Did everyone in this jail think they were innocent? All this time Peter had spent lying on that bench, convincing himself that he was nothing like anyone else in the Grafton County Jail-and as it turned out, that was a lie.

Did he sound like this to Jordan?

“You still there?” Carnivore asked.

Peter lay back down on his bench without saying another word. He turned his face to the wall, and he pretended not to hear as the man next to him tried over and over to make a connection.
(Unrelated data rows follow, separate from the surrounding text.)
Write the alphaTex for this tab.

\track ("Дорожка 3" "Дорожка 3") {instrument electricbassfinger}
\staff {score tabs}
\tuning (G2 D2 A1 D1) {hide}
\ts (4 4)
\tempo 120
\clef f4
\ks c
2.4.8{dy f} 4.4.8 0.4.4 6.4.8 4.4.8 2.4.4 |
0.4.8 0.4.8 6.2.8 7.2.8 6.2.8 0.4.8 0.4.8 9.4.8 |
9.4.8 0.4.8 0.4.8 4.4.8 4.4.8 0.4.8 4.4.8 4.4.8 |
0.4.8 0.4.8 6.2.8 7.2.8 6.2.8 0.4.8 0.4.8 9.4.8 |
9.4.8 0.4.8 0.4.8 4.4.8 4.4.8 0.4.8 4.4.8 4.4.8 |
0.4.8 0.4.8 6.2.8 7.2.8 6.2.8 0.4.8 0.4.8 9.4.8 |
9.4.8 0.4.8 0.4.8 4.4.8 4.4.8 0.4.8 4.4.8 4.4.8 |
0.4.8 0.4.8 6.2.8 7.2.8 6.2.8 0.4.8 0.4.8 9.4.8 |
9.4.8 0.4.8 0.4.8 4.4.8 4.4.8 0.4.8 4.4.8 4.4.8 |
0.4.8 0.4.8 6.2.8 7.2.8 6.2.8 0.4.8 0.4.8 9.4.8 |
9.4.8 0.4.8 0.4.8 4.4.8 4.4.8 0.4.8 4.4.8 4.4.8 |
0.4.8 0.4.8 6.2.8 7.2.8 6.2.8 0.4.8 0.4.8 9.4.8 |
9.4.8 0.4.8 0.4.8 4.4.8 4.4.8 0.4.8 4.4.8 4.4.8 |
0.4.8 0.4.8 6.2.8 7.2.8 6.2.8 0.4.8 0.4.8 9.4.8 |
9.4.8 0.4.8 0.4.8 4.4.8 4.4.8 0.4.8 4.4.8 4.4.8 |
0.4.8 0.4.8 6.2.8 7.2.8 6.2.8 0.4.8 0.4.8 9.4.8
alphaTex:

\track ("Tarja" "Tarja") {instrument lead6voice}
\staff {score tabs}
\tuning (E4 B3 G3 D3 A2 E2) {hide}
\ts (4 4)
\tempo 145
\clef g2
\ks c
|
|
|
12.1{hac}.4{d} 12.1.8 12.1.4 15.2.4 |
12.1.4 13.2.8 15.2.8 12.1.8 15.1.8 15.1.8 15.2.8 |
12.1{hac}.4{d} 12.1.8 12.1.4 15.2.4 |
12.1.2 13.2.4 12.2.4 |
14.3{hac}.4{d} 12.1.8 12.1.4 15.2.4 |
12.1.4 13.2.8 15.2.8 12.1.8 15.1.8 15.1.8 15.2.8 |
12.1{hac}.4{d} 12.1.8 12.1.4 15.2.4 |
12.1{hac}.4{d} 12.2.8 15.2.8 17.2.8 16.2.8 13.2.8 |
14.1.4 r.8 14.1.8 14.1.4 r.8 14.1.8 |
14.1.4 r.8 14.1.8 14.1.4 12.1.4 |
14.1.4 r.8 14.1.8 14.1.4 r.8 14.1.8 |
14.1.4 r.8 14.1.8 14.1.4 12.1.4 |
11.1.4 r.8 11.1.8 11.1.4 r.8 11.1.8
The first thing that struck Patrick, again, was how much younger Judge Cormier looked when she wasn’t on the bench. She answered the door in jeans and a ponytail, wiping her hands on a dish towel. Josie stood just behind her, her face washed by the same vacant stare he’d seen a dozen times over, now, in other victims he’d interviewed. Josie was a vital piece in the puzzle, the only one who had seen Peter kill Matthew Royston. But unlike those victims, Josie had a mother who knew the intricacies of the legal system.

“Judge Cormier,” he said. “Josie. Thanks for letting me come over.”

The judge stared at him. “This is a waste of time. Josie doesn’t remember anything.”

“With all due respect, Judge, it’s my job to hear that from Josie herself.”

He steeled himself for an argument, but she stepped back to let him inside. Patrick let his eyes roam the foyer-the antique table with a spider plant spilling over its surface, the tasteful landscapes that hung on the walls. So this was how a judge lived. His own place was a pit stop, a haven of laundry and old newspapers and food long past its expiration date, where he’d go for a few hours between his stints at the office.

He turned to Josie. “How’s the head?”

“It still hurts,” she said, so softly that Patrick had to strain to hear her.

He turned to the judge again. “Is there a room where we could go talk for a few minutes?”

She led them into the kitchen, which looked like just the kind of kitchen Patrick sometimes thought about when he imagined where he should have been by now. There were cherry cabinets and lots of sun streaming through the bay window and a bowl of bananas on the counter. He sat down across from Josie, expecting the judge to pull up a chair beside her daughter, but to his surprise she remained standing. “If you need me,” she said, “I’ll be upstairs.”